Prices rose more than 2,600% in the last year, according to the National Assembly.
There is a severe cash crisis. “An authoritarian government does anything it wants. This is not going to stop inflation,” said Jose Vasquez, 46, selling coffee at the exit of a subway station in the eastern part of Caracas.
The bolivar has fallen 99.99% against the US dollar on the black market since Maduro came to power in April 2013.
A $100 purchase of bolivars then would now be worth just a single US cent.
If inflation continues as it has over the last year, another redenomination will be required in 20 months.
Critics said the currency measure was no panacea for Venezuela’s economic mess and just a psychological ploy to make Venezuelans forget the extent of the hyperinflation.
“It’s a cosmetic measure, which does not impact the bottom line,” said local economist Asdrubal Oliveros.
“After a few months you will have to continue issuing new bills or decide to remove more zeros (from) the currency,” added Oliveros.
Maduro faces re-election in May, though is likely to win against an opposition that has largely boycotted the vote.
However, one leader, Henri Falcon, has broken ranks to run against Maduro.

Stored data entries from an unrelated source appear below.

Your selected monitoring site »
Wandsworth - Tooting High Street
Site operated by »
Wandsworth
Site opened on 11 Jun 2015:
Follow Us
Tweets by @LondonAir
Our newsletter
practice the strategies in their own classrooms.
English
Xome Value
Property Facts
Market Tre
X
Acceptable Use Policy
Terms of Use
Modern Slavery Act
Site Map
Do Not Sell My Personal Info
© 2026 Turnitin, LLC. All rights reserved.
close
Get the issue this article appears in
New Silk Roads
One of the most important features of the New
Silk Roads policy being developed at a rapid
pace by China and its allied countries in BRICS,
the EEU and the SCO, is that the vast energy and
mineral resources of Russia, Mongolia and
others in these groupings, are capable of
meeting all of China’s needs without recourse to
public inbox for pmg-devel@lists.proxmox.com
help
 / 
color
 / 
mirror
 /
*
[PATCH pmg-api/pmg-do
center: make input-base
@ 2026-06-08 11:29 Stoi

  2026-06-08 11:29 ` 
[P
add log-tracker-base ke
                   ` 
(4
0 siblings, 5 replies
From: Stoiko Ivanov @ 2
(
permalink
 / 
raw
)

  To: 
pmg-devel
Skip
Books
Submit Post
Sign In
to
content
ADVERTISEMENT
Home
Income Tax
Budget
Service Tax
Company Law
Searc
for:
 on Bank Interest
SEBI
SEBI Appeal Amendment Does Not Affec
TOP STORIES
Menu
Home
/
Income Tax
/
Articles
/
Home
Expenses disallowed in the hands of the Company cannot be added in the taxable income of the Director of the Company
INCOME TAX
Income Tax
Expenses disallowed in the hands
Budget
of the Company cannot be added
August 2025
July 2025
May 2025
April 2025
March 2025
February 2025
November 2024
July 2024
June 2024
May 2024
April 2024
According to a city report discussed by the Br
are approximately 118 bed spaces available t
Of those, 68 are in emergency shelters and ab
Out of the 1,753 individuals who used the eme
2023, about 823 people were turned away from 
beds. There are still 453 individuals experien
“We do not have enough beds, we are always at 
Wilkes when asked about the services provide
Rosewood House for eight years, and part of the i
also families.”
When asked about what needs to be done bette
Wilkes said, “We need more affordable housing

Falcon is promising to dollarise Venezuela’s economy as a way to beat hyperinflation and regain investor confidence.
“Amid the biggest economic collapse in the history of Latin America, the government of Nicolas Maduro attempts to hide hyperinflation by knocking zeros off the currency,” said Francisco Rodriguez, a Venezuelan economist and Wall Street analyst working as Falcon’s chief economic adviser.
Central bank president Ramon Lobo told state television that the measure seeks to “attack inflation and reduce the shortage of cash.”